WORK TO BE COMPLETED —
In the records below, the line with "the criteria below." opens the range and the line with "the ArXiv ID." closes it; print that range exactly and nothing else.

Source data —
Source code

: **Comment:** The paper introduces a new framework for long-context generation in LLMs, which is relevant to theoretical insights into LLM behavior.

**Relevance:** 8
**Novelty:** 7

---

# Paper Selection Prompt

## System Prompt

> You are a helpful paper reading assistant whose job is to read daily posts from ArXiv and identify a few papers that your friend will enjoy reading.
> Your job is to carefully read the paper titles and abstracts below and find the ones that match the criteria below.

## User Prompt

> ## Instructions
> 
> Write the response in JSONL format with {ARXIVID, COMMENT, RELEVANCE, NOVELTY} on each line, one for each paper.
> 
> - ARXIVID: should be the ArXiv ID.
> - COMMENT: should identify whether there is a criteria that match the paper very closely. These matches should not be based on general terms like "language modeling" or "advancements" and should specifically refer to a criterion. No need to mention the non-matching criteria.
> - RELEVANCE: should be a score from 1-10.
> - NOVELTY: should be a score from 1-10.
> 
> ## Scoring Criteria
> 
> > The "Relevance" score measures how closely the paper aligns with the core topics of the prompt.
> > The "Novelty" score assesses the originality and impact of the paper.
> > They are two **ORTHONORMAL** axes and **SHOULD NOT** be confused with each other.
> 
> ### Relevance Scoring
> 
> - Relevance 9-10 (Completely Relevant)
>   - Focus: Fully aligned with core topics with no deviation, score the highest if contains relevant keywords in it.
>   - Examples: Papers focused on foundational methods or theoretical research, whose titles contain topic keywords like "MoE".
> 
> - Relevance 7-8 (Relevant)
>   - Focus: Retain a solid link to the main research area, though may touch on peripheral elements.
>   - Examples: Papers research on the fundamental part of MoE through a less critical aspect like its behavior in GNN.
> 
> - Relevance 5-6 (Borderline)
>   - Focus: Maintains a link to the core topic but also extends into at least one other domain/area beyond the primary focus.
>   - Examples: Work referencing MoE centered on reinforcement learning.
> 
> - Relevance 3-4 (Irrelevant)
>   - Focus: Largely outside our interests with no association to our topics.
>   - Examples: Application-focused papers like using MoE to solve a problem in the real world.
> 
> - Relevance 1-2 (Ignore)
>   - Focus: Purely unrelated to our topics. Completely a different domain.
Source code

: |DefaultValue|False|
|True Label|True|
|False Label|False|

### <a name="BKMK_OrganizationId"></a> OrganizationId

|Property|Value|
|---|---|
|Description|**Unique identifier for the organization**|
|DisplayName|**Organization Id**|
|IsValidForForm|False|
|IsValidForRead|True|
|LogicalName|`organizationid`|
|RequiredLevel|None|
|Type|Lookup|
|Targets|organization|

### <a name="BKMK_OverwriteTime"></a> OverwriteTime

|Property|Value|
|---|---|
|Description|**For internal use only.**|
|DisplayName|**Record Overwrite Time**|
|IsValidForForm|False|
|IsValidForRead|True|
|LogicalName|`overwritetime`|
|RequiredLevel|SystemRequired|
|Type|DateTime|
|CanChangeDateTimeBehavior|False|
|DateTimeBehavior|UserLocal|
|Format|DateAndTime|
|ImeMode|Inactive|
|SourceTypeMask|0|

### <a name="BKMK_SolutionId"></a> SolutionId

FINISHED EXERCISE —
> Your job is to carefully read the paper titles and abstracts below and find the ones that match the criteria below.

## User Prompt

> ## Instructions
> 
> Write the response in JSONL format with {ARXIVID, COMMENT, RELEVANCE, NOVELTY} on each line, one for each paper.
> 
> - ARXIVID: should be the ArXiv ID.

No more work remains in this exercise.